═════ EXTRACTED RECORDS

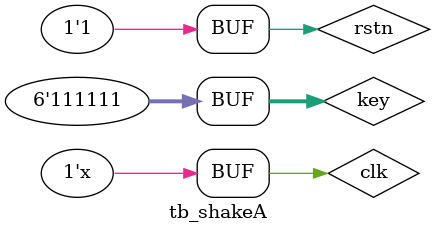
<source format=v>
`timescale 1ns / 1ps
module tb_shakeA();
reg          clk  ;
reg          rstn ;
reg   [5:0]  key  ;
wire  [5:0]  shape;
always#10 clk <= !clk;
initial begin
    clk = 0;
    rstn = 0;
    key = ~0;
    #100;
    rstn = 1;#500;
    key[0] = 0;#1000;
    key[0] = 1;
end
shakeA shakeA(
    .clk    (clk  ),  //input             clk  ,
    .rstn   (rstn ),  //input             rstn ,
    .key    (key  ),  //input      [3:0]  key  ,
    .shape  (shape)   //output reg [3:0]  shape 
);
defparam shakeA.num = 20;
 
endmodule

</source>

══════════

Retype the entries verbatim and drop the pictures.

RESPONSE FOR THIS EXERCISE>
<source format=v>
`timescale 1ns / 1ps
module tb_shakeA();
reg          clk  ;
reg          rstn ;
reg   [5:0]  key  ;
wire  [5:0]  shape;
always#10 clk <= !clk;
initial begin
    clk = 0;
    rstn = 0;
    key = ~0;
    #100;
    rstn = 1;#500;
    key[0] = 0;#1000;
    key[0] = 1;
end
shakeA shakeA(
    .clk    (clk  ),  //input             clk  ,
    .rstn   (rstn ),  //input             rstn ,
    .key    (key  ),  //input      [3:0]  key  ,
    .shape  (shape)   //output reg [3:0]  shape 
);
defparam shakeA.num = 20;
 
endmodule

</source>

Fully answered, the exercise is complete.